Guards in the RMT union struck together on four rail networks this week to stop the implementation of driver-only operation (DOO) trains.
Workers on the Southern, Arriva Rail North, Merseyrail and Greater Anglia networks held a coordinated walkout on Tuesday.
They were set to strike again on Thursday—alongside London Underground drivers (see below).
There were picket lines at stations on all four networks.
This was the first strike at Greater Anglia. Workers at the other three companies struck together last month in the long-running dispute.
Paul Cox, RMT regional organiser, was on the Southern picket line at London Victoria station.
He told Socialist Worker, “This strike is solid as usual. We aren’t going away—we’re hoping to bring more train companies out in future.
“There is absolute determination against this industrial brutality.

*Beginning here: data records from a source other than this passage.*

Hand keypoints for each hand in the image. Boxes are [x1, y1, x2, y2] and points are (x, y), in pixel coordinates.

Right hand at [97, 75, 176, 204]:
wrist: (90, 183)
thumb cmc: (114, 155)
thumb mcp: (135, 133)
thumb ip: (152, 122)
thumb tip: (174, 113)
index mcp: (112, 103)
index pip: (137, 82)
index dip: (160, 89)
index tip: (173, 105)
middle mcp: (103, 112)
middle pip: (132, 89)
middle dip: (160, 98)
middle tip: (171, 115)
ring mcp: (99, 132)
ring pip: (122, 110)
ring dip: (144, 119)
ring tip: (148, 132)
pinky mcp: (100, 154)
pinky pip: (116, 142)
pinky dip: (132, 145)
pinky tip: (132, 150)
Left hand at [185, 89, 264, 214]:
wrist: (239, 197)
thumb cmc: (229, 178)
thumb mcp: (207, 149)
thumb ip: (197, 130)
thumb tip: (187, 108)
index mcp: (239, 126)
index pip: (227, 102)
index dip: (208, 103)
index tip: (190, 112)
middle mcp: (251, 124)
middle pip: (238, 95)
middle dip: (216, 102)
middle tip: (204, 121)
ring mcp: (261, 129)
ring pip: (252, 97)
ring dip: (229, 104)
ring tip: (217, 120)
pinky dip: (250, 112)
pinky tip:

“People have suffered a massive loss to their pay and are determined to keep fighting. The resilience is stunning, they’re a credit to the trade union movement.
“We are speaking with one voice against the tyrannical behaviour of the Tories.”

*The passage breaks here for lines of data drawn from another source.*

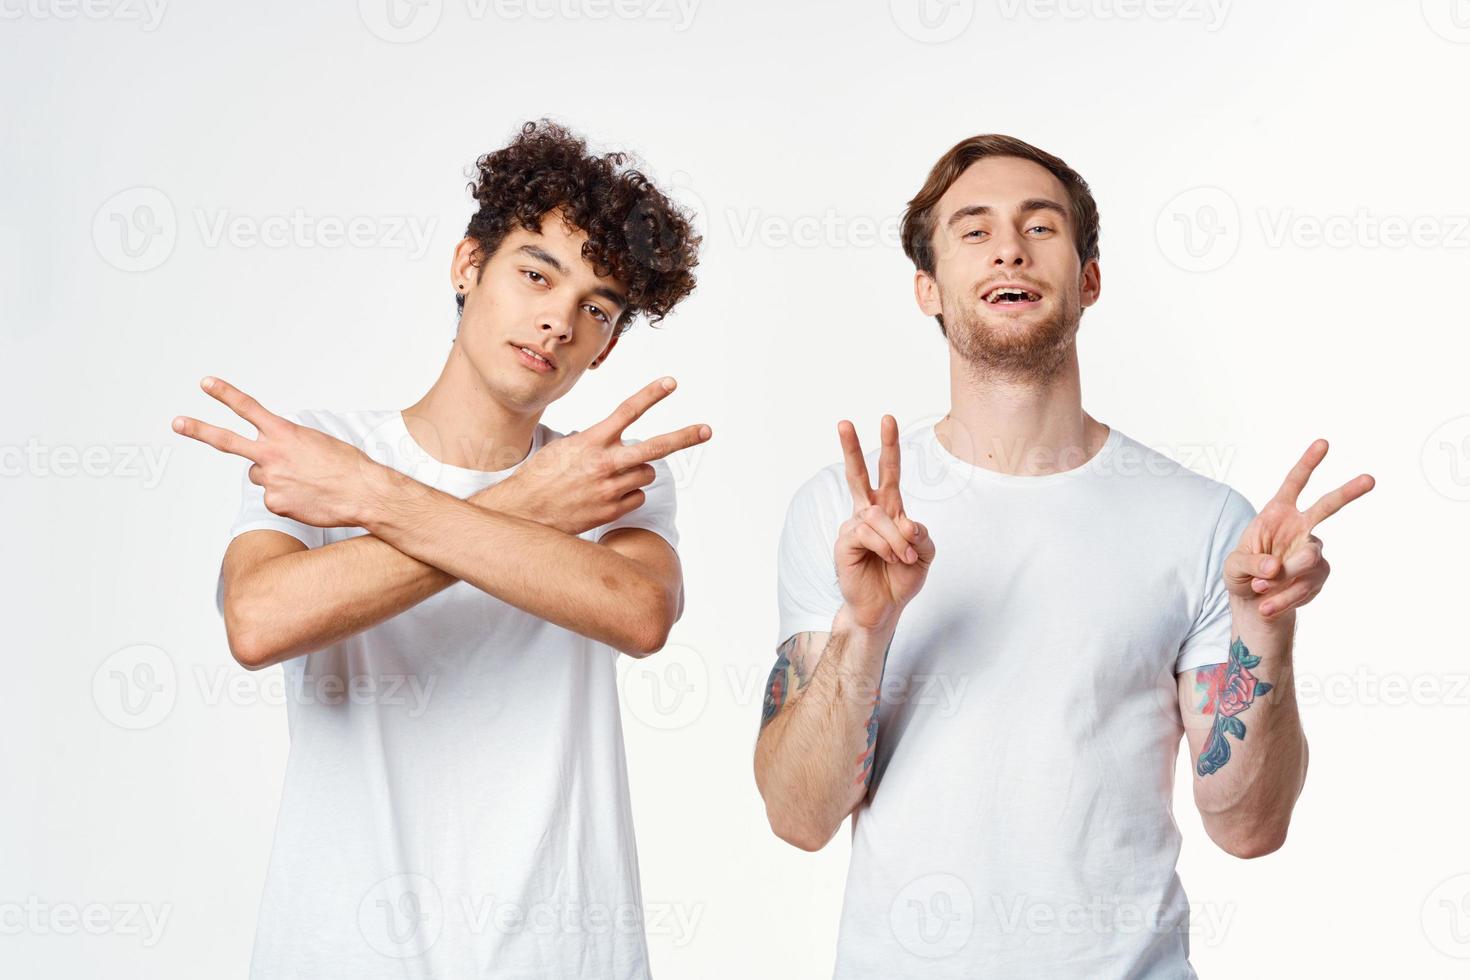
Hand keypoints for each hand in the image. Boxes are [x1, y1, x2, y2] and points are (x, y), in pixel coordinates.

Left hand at [172, 376, 386, 527]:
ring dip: (276, 477)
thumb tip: (273, 460)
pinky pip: (273, 499)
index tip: (206, 383)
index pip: (248, 408)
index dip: (224, 394)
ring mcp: (271, 480)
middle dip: (199, 430)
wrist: (363, 492)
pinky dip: (288, 499)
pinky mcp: (275, 503)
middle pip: (226, 441)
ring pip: (260, 476)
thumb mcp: (318, 442)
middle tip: (177, 422)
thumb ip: (289, 444)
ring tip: (304, 481)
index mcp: (285, 433)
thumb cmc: (348, 466)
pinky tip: (308, 497)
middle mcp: (272, 454)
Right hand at [490, 376, 710, 535]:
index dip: (652, 395)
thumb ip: (595, 442)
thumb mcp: (565, 448)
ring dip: (639, 472)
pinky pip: (638, 496)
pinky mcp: (612, 510)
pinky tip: (608, 496)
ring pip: (647, 474)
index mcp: (591, 442)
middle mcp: (605, 463)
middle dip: (684, 437)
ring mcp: (611, 489)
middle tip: (707, 430)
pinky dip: (630, 494)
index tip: (671, 382)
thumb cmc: (541, 477)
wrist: (523, 512)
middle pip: (655, 448)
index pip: (627, 411)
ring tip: (613, 476)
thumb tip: (618, 440)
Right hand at [835, 415, 934, 631]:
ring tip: (903, 559)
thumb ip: (922, 534)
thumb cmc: (901, 579)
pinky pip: (868, 533)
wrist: (884, 608)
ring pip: (879, 516)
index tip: (887, 420)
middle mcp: (868, 513)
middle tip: (844, 422)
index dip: (889, 447)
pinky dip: (886, 547)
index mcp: (888, 510)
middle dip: (851, 448)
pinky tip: (889, 559)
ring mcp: (853, 526)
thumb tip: (905, 522)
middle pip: (858, 475)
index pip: (888, 473)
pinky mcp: (844, 542)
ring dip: (898, 540)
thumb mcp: (926, 555)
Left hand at [1226, 438, 1374, 627]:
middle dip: (1348, 492)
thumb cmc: (1242, 574)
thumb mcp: (1233, 567)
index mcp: (1277, 514)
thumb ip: (1251, 563)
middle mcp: (1300, 527)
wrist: (1254, 602)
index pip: (1294, 483)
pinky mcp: (1319, 575)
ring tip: (1260, 592)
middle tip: (1370, 479)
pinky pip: (1307, 586)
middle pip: (1327, 506)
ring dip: (1283, 580)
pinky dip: (1285, 598)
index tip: (1323, 443)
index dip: (1308, 463)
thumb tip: (1275, 567)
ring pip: (1309, 560)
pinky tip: (1269, 605)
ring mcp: (1312, 551)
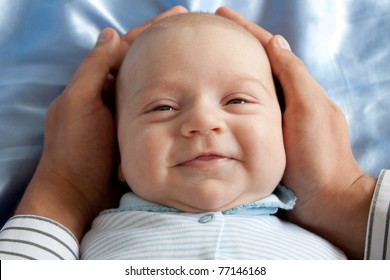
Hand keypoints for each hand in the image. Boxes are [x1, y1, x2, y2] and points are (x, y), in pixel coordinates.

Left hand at [16, 6, 187, 239]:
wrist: (78, 195)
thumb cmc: (75, 150)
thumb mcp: (79, 104)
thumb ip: (94, 69)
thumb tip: (110, 33)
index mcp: (97, 84)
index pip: (127, 49)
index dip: (151, 32)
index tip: (177, 17)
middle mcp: (112, 96)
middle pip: (143, 65)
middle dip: (166, 50)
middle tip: (194, 36)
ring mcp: (127, 116)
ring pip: (154, 89)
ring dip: (173, 75)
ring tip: (199, 62)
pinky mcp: (138, 134)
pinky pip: (159, 113)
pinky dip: (173, 103)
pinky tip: (190, 97)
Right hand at [216, 7, 376, 258]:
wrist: (324, 201)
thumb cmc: (320, 156)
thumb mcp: (310, 110)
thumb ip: (294, 77)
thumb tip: (275, 41)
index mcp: (296, 88)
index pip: (268, 49)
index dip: (245, 31)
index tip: (220, 15)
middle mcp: (284, 101)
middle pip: (255, 67)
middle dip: (232, 50)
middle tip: (205, 38)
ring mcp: (272, 121)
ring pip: (245, 92)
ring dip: (225, 77)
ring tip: (200, 65)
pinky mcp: (262, 140)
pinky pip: (240, 116)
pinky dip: (226, 106)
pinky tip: (210, 104)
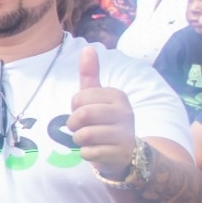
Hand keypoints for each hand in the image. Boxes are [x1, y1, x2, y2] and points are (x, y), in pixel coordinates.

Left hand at [69, 46, 135, 176]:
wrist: (127, 152)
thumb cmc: (105, 120)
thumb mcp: (97, 97)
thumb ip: (90, 74)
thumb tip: (87, 48)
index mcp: (117, 96)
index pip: (78, 98)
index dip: (74, 108)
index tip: (84, 112)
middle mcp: (125, 113)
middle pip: (81, 115)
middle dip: (74, 124)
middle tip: (82, 127)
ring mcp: (124, 134)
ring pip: (83, 136)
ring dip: (79, 140)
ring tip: (91, 139)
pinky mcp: (120, 153)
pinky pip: (88, 153)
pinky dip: (86, 154)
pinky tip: (98, 151)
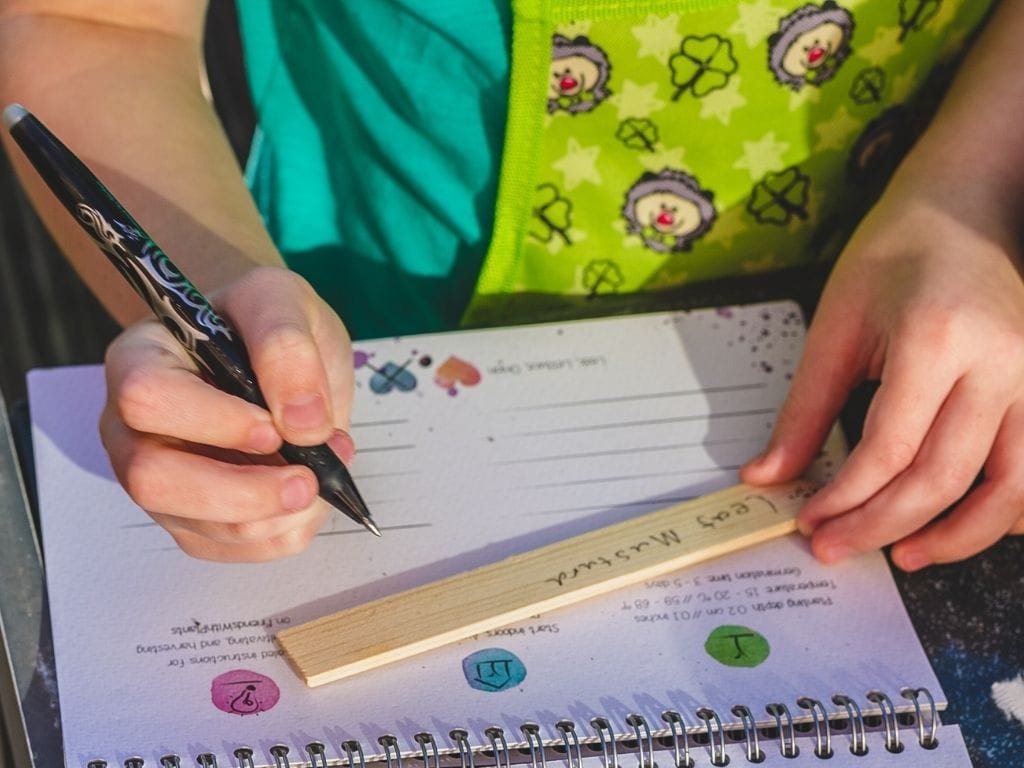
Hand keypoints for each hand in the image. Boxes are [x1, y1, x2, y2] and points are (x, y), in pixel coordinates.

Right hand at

One Northern Rail guard told Socialist Worker, “During our strikes, managers do our jobs.
“But they’ve only had one day of training—not the three months we get.”
The implementation of DOO is not inevitable.

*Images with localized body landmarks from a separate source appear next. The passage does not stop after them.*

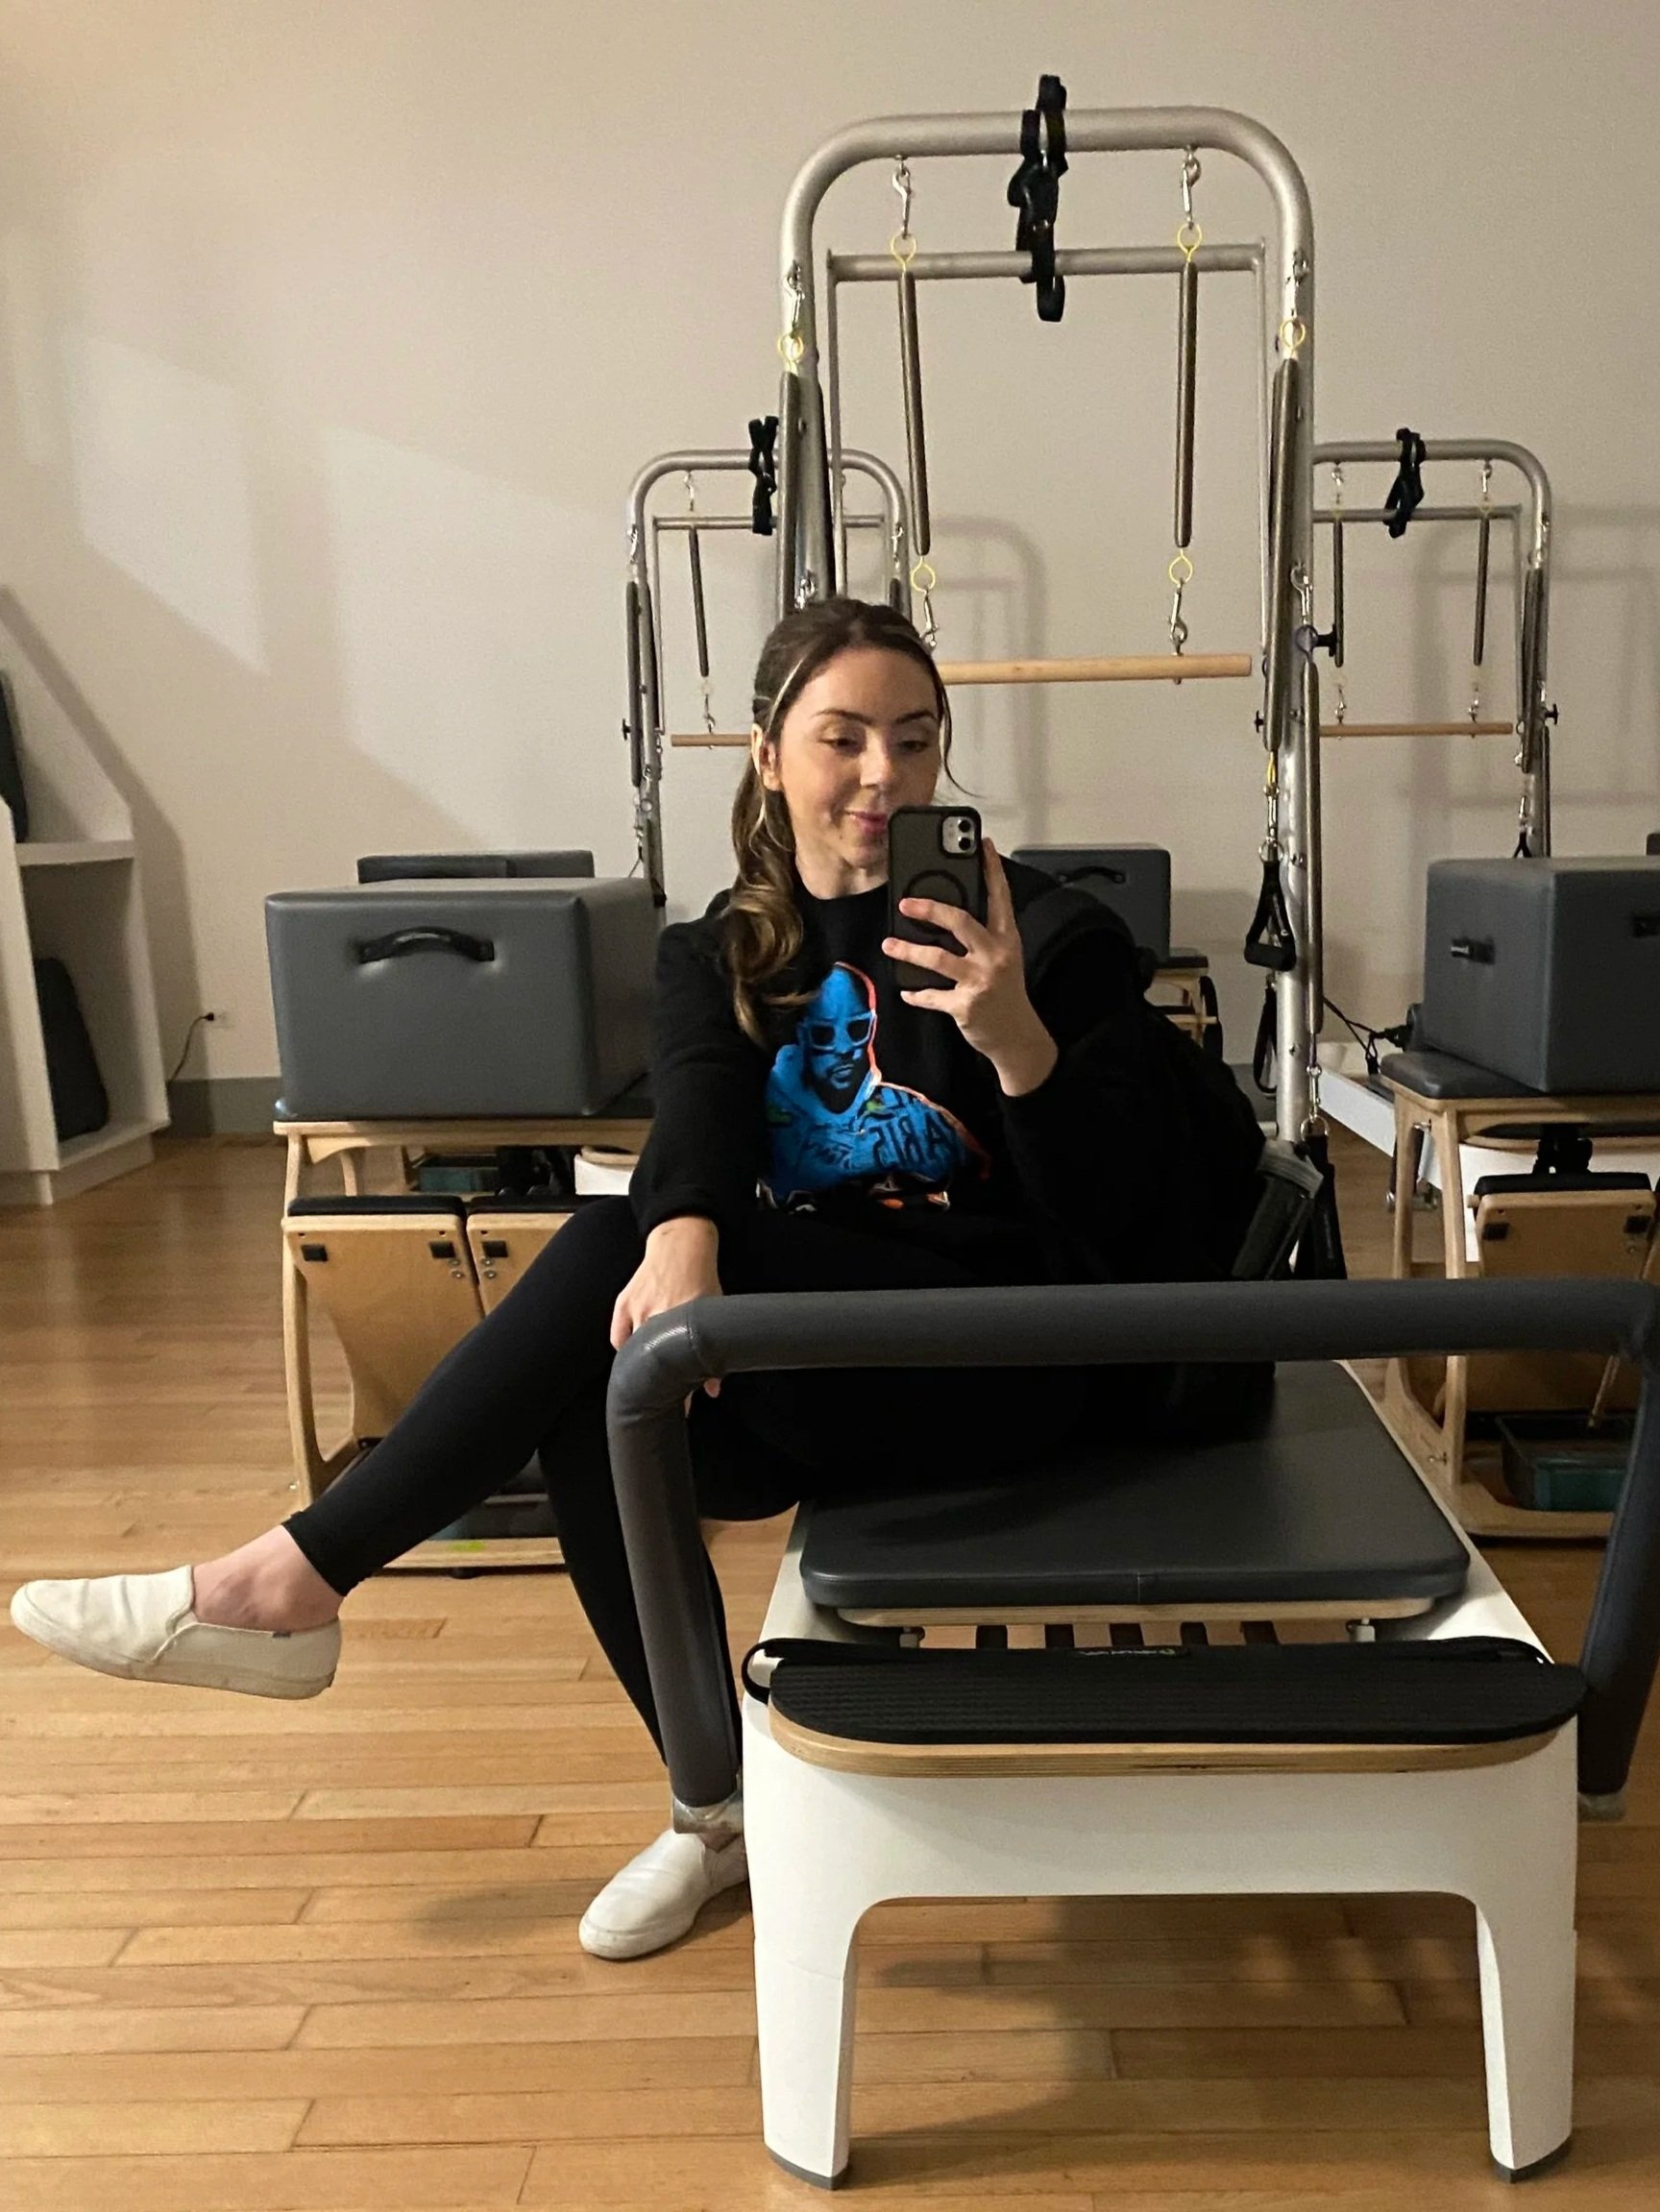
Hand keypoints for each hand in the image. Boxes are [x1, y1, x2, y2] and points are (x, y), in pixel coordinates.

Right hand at [610, 1215, 723, 1396]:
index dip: (681, 1393)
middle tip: (664, 1396)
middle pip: (654, 1362)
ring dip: (642, 1367)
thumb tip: (713, 1387)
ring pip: (633, 1353)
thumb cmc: (700, 1275)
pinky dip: (626, 1350)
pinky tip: (635, 1356)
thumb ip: (714, 1350)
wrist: (680, 1243)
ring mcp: (638, 1308)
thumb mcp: (714, 1310)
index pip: (681, 1365)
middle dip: (659, 1384)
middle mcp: (659, 1313)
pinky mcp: (623, 1303)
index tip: (681, 1410)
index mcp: (685, 1315)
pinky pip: (618, 1339)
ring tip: (650, 1377)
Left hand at [882, 838, 1058, 1096]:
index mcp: (1007, 939)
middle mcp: (995, 955)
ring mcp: (980, 980)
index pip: (1000, 897)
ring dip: (908, 951)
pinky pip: (932, 995)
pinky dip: (917, 993)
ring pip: (938, 958)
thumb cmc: (1005, 993)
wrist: (1017, 1037)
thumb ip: (983, 936)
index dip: (991, 869)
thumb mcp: (1004, 958)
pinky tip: (907, 990)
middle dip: (931, 909)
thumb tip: (946, 915)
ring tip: (889, 945)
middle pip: (961, 922)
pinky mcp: (965, 1005)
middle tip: (906, 904)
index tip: (981, 844)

The Welsh government announced last week that the new train operator in Wales would have to keep the guards on trains.
The guarantee followed a consultation showing that 90 percent of the public supported keeping a second member of staff on trains.
It will take more than a consultation to beat back DOO in England.
The Tories and greedy train bosses are committed to bringing in DOO. But these strikes have every potential to win.
Coordinated action is the way to stop the bosses risking passenger safety for profit.
Tube stoppage could shut down London
London Tube drivers were set to strike for 24 hours on Thursday and bring London to a standstill.
The Aslef union members voted to strike against longer working hours brought in with the Night Tube in 2015.
Aslef’s Tube organiser Finn Brennan said, “Our members’ patience has finally been exhausted.”
Manchester’s bus drivers want a raise
Drivers at First Bus struck on Monday over pay in two Greater Manchester depots.
Almost 700 Unite union members took part in Bolton and Rusholme, affecting some 43 routes.
Workers plan more strikes on the next four Mondays.
Three bus walkouts come along at once in south west
Bus workers have called strikes at Stagecoach depots in south west England on 13, 17 and 30 October.
The 800 RMT union members in Exeter, Torquay and Barnstaple want pay to rise in line with RPI inflation—3.9 percent.
They include drivers, cleaners and engineers.
Train cleaners won’t be treated like dirt
Cleaners on Southeastern trains are set to walk out for 24 hours from 8.30pm on Thursday 19 October. The RMT members are employed by contractor Wettons.